Split Linked List in Parts - LeetCode javascript solutions

Problem

Given the head of a singly linked list and an integer k, split the linked list into k consecutive linked list parts.

The length of each part should be as equal as possible: no two parts should have a size differing by more than one. This may lead to some parts being null.

The parts should be in the order of occurrence in the input list, and parts occurring earlier should always have a size greater than or equal to parts occurring later.

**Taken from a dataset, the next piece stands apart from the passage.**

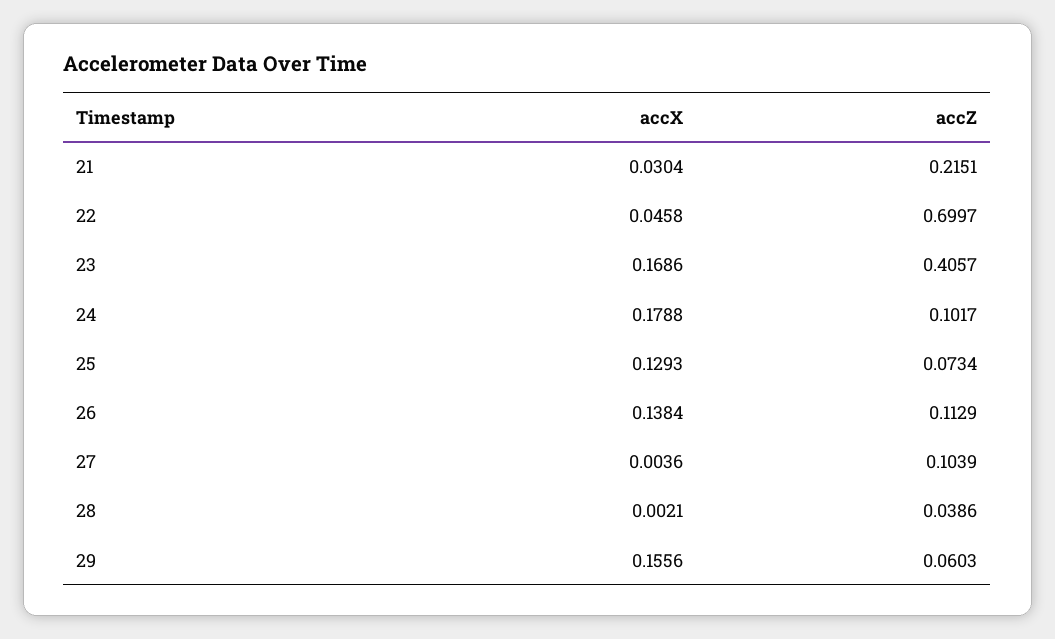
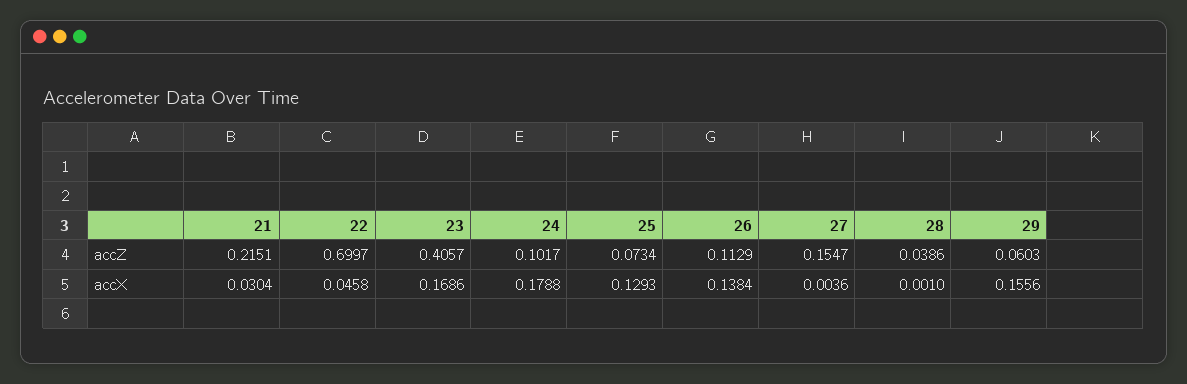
accZ, 27: 0.1039 -> 0.1547
accX, 28: 0.0021 -> 0.001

Return **an array of the *k* parts**.

Example 1:

Input: head = [1,2,3], k = 5
Output: [[1],[2],[3],[],[]]
Explanation:
The first element output[0] has output[0].val = 1, output[0].next = null.
The last element output[4] is null, but its string representation as a ListNode is [].

Example 2:

Input: head = [1,2,3,4,5,6,7,8,9,10], k = 3
Output: [[1,2,3,4],[5,6,7],[8,9,10]]
Explanation:
The input has been split into consecutive parts with size difference at most 1, and earlier parts are a larger size than the later parts.

Constraints:

The number of nodes in the list is in the range [0, 1000].
0 <= Node.val <= 1000
1 <= k <= 50

Solution

/**
 * Definition for singly-linked list.
 * function ListNode(val, next) {
 *     this.val = (val===undefined ? 0 : val)
 *     this.next = (next===undefined ? null : next)
 * }
 */
/**
 * @param {ListNode} head
 * @param {number} k
 * @return {ListNode[]}
 */
var splitListToParts = function(head, k) {
    var count = getListCount(head);
    var maxCountPerPart = Math.ceil(count / k);
    var res = [];
    var node = head;
    for (var i = 0; i < k; i++) {
        var partCount = count > (maxCountPerPart - 1) * (k - i)
            ? maxCountPerPart
            : maxCountPerPart - 1;
        var nextNode = sliceListPart(node, partCount);
        res.push(node);
        node = nextNode;
        count -= partCount;
    }
    return res;
};

var getListCount = function(head) {
    var count = 0;
    var node = head;
    while (node) {
        count++;
        node = node.next;
    }
    return count;
};

var sliceListPart = function(node, count) {
    var n = 0;
    while (n < count) {
        n++;
        if (n === count) {
            var tmp = node.next;
            node.next = null;
            return tmp;
        } else {
            node = node.next;
        }
    }
    return node;
};

Explain:

nope.

Complexity:

Time complexity : O(n).
Space complexity : O(n).